There are others here with lengthy experience of ChilliDog and Greg frequents these forums.

Honestly, I’ve heard nothing but good about the service.

Time after time, Greg has gone beyond the call of duty and sorted out - as far as I can see - every single problem that (potential) users have had.

If I were you, I’d ask him to help you decide.

At ask events, good luck with your work. It’s so necessary.


(Doug Bennett) #18

VPS is shared, just with a small number of sites. It’s probably more a matter of expected traffic and budget. Even though many of the shared plans don’t meter bandwidth usage, there is a finite amount of bandwidth available, the more sites on a server, the more competition for that bandwidth. Usually, it’s not an issue, as most sites on shared servers are vary low volume.
You can also use a service like CloudFlare that can cache your site, and serve your pages and resources from their global network of servers. This virtually eliminates any bottleneck on bandwidth at the host.
The one drawback to CloudFlare is you have to remember to clear the cache when you make changes.
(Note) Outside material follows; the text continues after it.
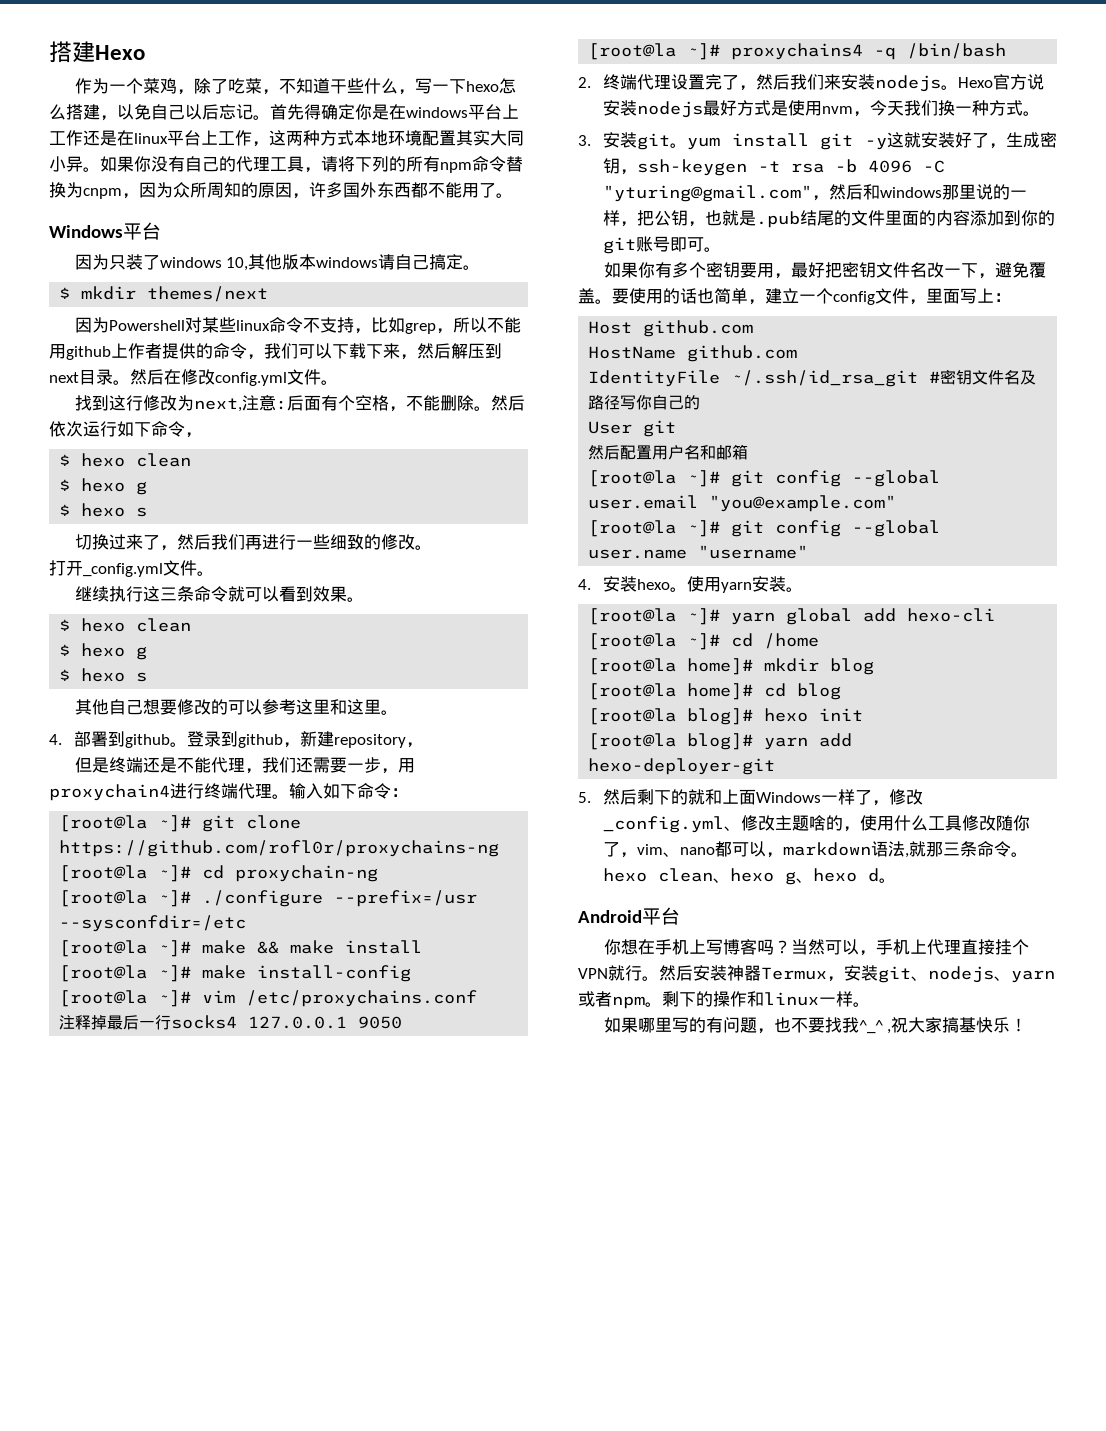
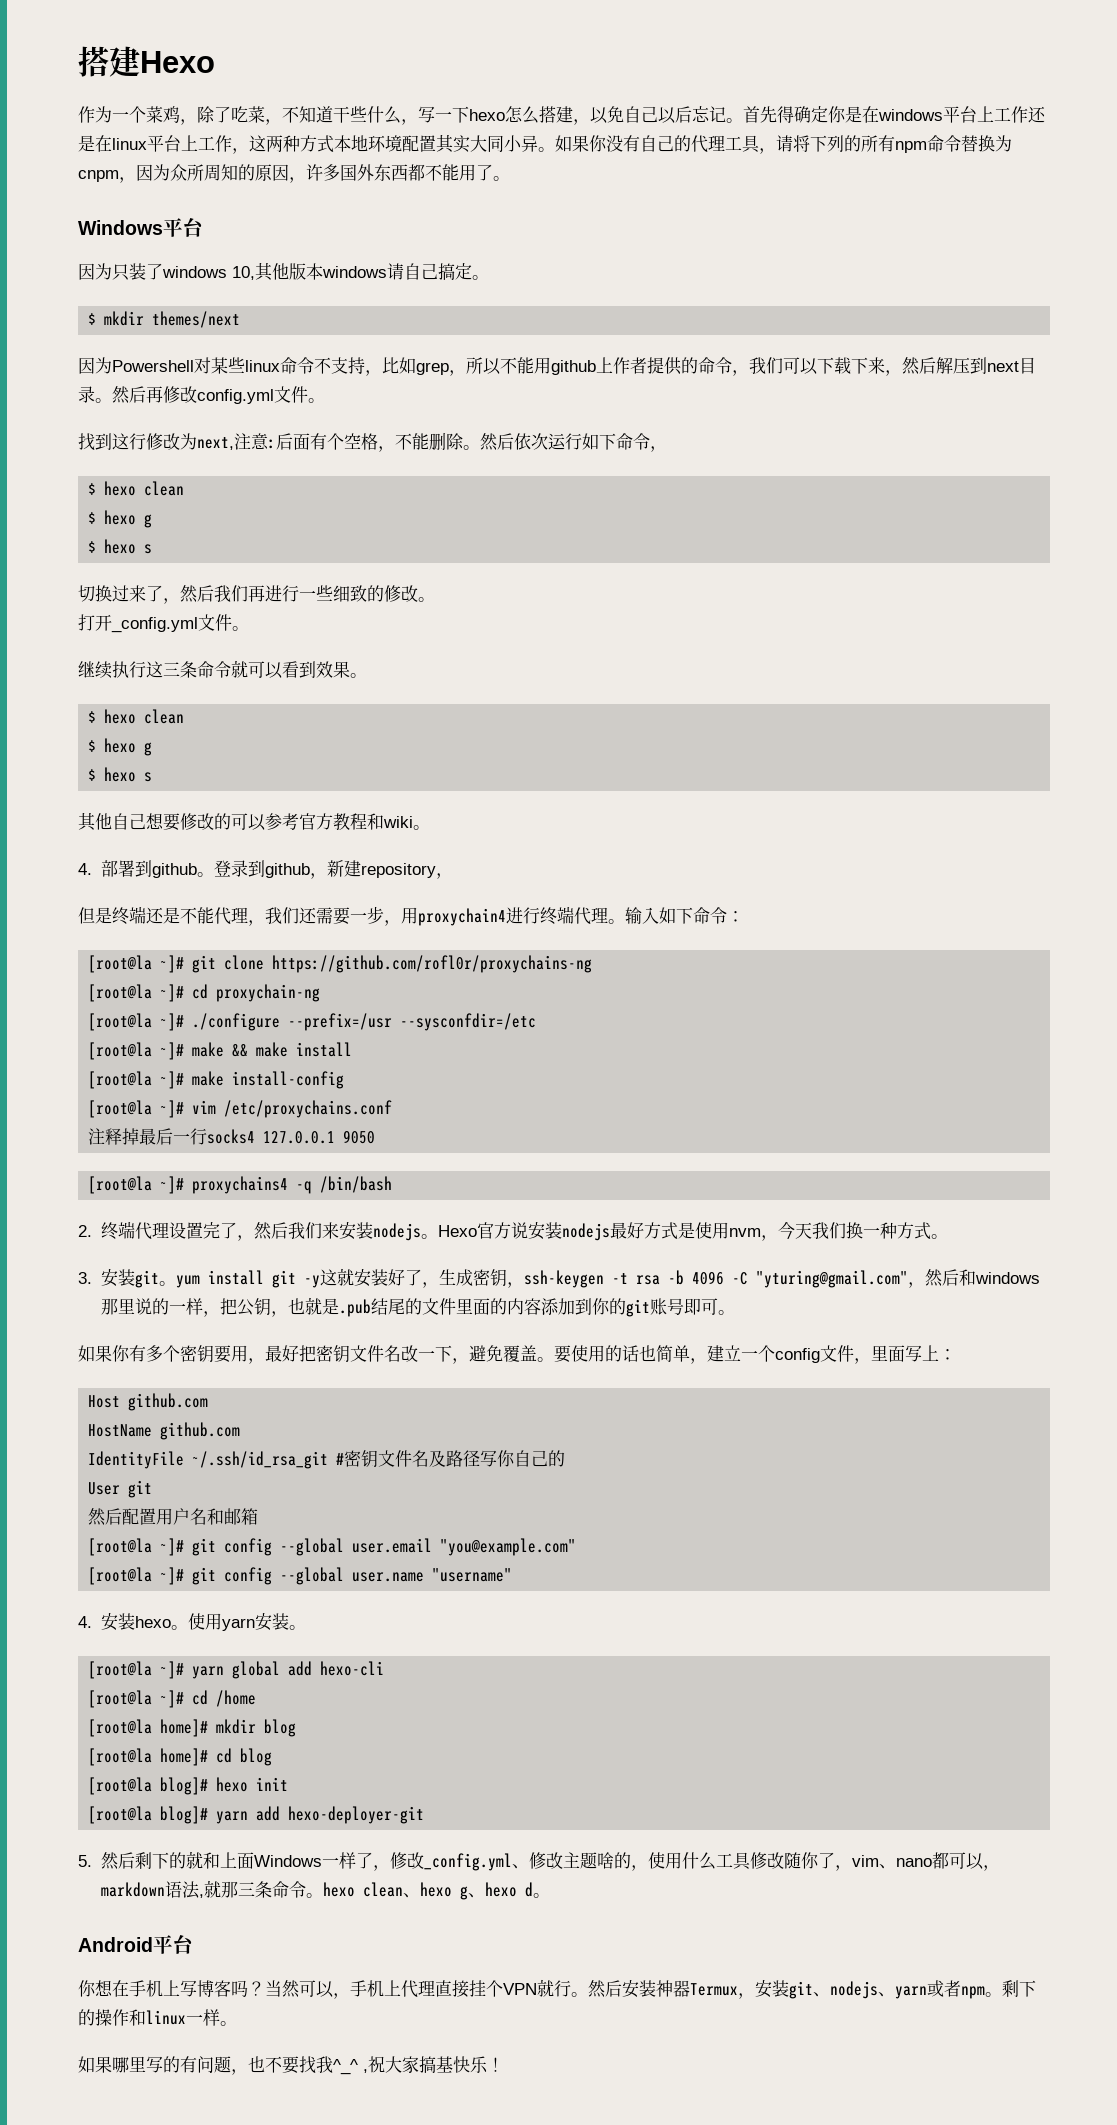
[164,369,181,385] 在 -> [146,386,163,403] 再
[295,699,381,715] 这里和这里 -> [299,813,413,831] 官方教程和wiki

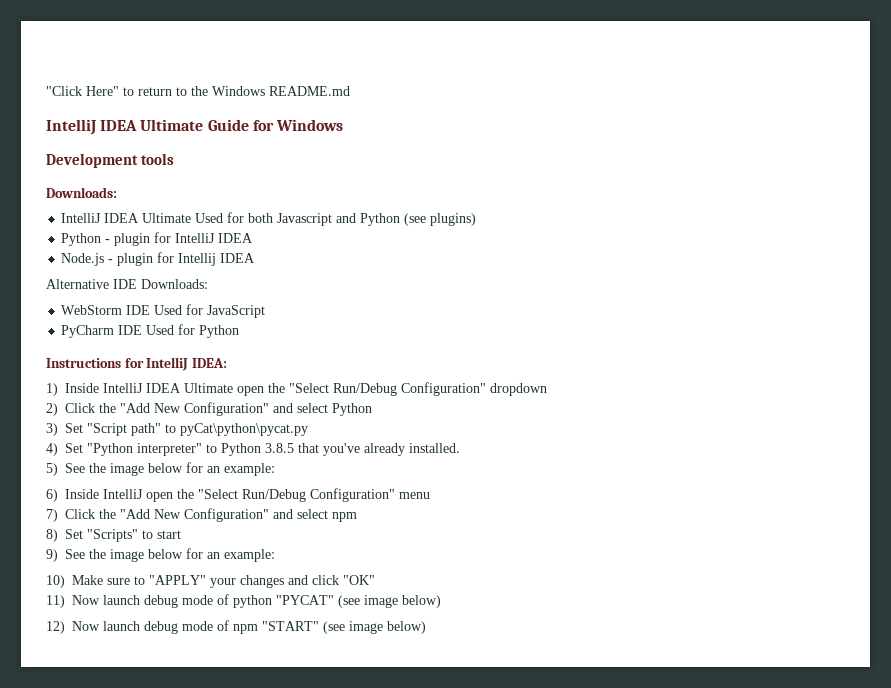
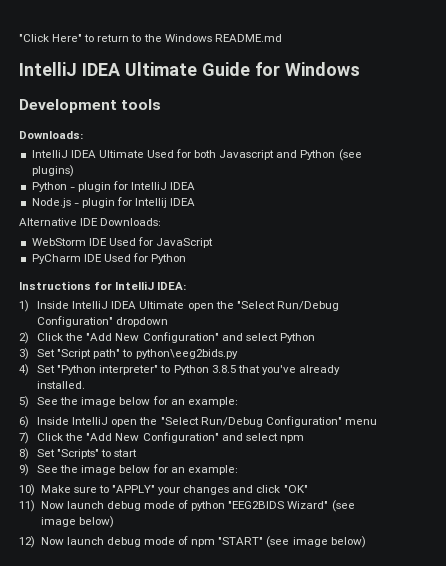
[180,423,308,436] pyCat\python\pycat.py -> [135,349,238,359] python\eeg2bids.py
[276,595,334,605] "PYCAT" -> [228,501,329,509] "EEG2BIDS Wizard"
With most hosting companies you can easily upgrade your plan at a later date.


(Lisa Rua) #19

Hi Kate, if you have your own website you could just tack pages onto the end of it temporarily in /new_folders
Cheers Lisa


(Kathleen Meyer) #20

Lisa, hi! I actually figured out just that over the weekend. Works great. But thanks so much for jumping in and validating. (Occasionally, I get a clue!)